One analogy that my therapist has shared with me that I find helpful is that our brains and thought patterns are like a sandy landscape: the more you travel one thought path, the deeper into the sand it gets dug, and the more likely you are to travel that thought pattern again. So, trauma (and heartbreak is a form of trauma) can make traveling the fear and anxiety paths easy for your brain to fall into. But, with work, you can start carving a new path in sand, that you can make deeper over time, that’s not the anxiety and fear paths. When you’re tired and stressed, you’re more likely to fall back into the grooves of anxiety and fear, but also: the more time you spend out of them, the more you heal and you spend building optimism, the shallower the anxiety and fear paths will get, and the easier they will be to get out of.
I’ve been in a relationship for the last few years, that I hope is working its way towards marriage. I still have fear sometimes, and I’m still dealing with scars, and things aren’t perfect, but I am hopeful that in another couple years (hopefully if our country gets more hopeful again and less scary to live in), perhaps I will be one of those people starting a happy marriage.
There’s a few sayings that Dan Savage uses that I like about the nature of relationships:
– Every relationship will fail until one doesn’t.
– There’s no settling down without settling for.
– What are you willing to pay the price of admission for? Some things are worth it, and others aren’t, and you can leave a relationship at any time for any reason and it’s valid.
– Question: Are you ever sad about the person you chose for marriage? Answer (from the musical Oklahoma, I believe he references): You’re always sad, and always grateful. Both are true. (You will always have doubts, but also will be so glad you have this person making your life better on the whole.)
These remind me to just keep moving forward and listening to myself, and things will either work out or they won’t, in time.

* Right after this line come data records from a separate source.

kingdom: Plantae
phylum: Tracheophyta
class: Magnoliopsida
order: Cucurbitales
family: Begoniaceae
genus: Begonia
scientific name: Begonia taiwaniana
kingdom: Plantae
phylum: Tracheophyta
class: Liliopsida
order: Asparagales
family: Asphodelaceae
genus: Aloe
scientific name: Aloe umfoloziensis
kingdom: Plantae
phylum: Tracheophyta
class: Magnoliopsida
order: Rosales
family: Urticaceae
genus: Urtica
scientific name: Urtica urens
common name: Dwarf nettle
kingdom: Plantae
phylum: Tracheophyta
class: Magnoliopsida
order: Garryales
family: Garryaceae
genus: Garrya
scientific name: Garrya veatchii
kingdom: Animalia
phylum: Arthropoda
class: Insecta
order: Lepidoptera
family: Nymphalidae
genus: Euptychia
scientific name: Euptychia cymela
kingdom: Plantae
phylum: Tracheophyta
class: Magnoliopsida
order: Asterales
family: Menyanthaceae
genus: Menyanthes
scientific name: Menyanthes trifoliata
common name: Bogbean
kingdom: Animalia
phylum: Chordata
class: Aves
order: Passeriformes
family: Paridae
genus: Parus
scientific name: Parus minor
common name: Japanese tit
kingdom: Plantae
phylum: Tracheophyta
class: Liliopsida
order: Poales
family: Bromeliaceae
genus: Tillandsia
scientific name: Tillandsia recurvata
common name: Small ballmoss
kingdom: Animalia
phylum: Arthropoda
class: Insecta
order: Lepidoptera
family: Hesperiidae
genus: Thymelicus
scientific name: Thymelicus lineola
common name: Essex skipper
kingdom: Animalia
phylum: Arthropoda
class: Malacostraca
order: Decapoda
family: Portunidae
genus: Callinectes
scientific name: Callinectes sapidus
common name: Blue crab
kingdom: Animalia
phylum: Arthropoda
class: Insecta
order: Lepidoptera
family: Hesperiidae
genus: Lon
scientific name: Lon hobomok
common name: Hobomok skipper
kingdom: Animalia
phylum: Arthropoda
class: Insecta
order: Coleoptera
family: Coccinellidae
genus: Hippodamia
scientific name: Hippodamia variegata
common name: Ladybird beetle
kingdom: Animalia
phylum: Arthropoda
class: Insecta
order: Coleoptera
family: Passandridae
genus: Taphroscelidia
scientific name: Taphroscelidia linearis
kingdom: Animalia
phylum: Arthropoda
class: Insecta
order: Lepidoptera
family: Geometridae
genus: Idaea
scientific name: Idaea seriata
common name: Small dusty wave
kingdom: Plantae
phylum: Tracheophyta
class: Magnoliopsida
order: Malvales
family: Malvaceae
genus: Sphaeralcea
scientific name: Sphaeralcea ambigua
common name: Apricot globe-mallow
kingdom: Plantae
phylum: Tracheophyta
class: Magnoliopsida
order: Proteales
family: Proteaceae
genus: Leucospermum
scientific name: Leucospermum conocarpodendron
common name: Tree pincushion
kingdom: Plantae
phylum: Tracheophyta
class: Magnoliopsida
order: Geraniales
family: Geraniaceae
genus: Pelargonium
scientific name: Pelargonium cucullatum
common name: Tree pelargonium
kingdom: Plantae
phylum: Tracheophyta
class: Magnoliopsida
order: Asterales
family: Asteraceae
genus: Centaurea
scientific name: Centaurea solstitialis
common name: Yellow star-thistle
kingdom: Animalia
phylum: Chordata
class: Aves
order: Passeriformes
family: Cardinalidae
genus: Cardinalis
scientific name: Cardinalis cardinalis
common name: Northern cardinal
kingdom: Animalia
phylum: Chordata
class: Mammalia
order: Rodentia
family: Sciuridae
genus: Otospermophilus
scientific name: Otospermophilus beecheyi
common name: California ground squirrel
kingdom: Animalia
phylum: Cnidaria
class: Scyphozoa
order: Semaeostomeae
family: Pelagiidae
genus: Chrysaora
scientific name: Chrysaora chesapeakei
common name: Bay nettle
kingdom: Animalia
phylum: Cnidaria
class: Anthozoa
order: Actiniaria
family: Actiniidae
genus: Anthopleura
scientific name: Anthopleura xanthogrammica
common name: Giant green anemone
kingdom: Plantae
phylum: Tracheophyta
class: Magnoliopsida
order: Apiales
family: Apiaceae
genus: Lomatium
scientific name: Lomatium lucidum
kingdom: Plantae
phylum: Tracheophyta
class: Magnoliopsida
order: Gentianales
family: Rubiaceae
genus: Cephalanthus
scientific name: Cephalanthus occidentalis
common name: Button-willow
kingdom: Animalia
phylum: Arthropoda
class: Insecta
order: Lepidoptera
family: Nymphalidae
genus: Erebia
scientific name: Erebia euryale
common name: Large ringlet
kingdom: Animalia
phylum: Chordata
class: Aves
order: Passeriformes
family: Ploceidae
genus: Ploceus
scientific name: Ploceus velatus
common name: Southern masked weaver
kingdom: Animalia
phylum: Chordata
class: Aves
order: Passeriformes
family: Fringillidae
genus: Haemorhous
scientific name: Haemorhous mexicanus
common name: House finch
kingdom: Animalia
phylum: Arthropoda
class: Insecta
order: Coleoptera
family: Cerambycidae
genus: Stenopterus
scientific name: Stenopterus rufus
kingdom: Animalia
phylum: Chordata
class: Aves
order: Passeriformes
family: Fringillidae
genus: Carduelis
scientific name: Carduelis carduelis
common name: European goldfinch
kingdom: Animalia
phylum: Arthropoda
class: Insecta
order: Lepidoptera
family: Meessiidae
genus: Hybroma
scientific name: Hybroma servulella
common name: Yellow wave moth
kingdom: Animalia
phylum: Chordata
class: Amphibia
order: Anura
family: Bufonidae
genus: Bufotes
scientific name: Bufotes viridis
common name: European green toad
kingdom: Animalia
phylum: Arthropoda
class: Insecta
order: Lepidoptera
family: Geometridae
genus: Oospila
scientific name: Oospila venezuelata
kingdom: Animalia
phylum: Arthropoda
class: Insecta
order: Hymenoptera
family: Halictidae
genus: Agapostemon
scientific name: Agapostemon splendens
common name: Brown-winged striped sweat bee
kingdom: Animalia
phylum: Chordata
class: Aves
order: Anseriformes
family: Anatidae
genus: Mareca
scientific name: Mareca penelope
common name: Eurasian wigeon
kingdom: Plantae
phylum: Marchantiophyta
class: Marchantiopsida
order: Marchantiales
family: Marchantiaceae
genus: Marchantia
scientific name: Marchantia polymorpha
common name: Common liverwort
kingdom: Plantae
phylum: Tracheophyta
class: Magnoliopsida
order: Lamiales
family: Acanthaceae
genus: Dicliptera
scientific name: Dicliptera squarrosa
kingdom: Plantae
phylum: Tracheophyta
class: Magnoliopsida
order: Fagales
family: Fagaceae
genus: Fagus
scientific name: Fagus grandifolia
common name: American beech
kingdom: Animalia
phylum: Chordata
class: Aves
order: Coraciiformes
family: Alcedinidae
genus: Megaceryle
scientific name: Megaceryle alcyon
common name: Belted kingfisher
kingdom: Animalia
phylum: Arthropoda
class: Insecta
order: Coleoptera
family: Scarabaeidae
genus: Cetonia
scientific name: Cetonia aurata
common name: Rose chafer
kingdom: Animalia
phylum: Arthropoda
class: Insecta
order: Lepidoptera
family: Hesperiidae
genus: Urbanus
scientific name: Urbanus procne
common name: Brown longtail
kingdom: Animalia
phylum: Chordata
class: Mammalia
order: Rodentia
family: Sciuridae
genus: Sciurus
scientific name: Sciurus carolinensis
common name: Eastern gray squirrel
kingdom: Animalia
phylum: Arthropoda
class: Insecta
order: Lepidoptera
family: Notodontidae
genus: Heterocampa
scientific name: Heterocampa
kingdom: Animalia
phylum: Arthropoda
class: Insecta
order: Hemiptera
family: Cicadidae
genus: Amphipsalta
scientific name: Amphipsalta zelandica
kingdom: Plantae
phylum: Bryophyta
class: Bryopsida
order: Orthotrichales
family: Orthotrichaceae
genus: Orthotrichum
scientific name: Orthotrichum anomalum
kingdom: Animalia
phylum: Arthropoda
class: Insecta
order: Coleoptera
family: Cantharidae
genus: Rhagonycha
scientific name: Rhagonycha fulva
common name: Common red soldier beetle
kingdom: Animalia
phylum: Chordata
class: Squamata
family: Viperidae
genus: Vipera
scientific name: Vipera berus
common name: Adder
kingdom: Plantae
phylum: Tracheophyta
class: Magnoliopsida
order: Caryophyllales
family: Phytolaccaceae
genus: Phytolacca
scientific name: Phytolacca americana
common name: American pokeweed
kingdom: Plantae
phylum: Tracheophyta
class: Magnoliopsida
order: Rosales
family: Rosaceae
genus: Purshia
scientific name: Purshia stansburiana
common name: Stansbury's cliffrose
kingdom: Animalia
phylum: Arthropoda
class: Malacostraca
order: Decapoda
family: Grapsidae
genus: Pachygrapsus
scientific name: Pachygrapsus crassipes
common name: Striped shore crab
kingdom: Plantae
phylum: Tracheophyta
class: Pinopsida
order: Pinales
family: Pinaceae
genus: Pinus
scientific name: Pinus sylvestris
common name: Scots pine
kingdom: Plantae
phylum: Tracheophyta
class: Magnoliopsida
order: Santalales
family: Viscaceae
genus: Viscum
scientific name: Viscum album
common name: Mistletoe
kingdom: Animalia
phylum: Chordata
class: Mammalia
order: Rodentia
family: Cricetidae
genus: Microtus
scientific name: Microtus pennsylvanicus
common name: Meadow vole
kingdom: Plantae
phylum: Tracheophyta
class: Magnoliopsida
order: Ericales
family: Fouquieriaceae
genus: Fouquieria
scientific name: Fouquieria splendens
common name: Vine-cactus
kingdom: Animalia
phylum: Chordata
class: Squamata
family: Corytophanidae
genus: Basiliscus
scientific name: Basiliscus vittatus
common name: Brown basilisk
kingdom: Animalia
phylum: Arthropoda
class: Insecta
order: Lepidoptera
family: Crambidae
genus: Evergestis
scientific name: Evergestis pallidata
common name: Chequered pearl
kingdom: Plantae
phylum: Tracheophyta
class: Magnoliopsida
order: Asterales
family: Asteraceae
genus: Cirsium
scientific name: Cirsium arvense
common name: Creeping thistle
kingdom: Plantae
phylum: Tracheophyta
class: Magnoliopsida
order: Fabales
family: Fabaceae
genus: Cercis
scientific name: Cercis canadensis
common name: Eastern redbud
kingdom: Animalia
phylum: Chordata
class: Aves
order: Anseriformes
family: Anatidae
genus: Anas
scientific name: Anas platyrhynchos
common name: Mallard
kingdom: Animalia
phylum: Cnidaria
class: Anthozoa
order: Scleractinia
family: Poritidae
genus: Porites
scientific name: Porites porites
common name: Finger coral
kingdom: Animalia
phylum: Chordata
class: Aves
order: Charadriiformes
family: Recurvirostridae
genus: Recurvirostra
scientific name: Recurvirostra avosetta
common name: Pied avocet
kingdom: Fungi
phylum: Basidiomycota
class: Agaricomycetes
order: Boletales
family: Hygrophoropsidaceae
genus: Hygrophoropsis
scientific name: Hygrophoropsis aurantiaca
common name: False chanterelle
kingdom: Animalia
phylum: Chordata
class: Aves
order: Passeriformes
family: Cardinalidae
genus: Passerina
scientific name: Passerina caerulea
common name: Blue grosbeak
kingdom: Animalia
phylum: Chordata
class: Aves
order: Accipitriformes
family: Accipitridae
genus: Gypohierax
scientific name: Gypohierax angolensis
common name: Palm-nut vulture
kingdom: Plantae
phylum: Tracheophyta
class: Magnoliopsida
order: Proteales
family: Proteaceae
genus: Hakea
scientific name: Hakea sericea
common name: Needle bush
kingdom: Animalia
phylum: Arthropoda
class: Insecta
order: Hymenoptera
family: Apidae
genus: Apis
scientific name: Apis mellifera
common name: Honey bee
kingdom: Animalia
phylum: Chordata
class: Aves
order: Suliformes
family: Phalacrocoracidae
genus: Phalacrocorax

It’s so dumb, but really, time (and continuing the work on yourself) are the things that seem to heal these types of feelings and thoughts.
This is a long rambling comment that I’m not sure makes that much sense. Anyway: I think you’re doing great, listening to yourself, and that these thoughts are normal. Keep it up. 🙂
Lydia
If there is one thing I love about you and what you share here, it’s that things don’t have to be tied up with a bow before they can be shared. Life is a process, and I would feel so much more discouraged if you had waited to write this until you were ready to date, ready to announce you’d found your third love. I’ve kept dating off the table for such a long time, because I know I need to fill my empty spaces on my own, and not look for someone else to do it. I’m not sure how long it will take to get there, but I want to believe I won’t have ‘missed my moment’ by the time I do.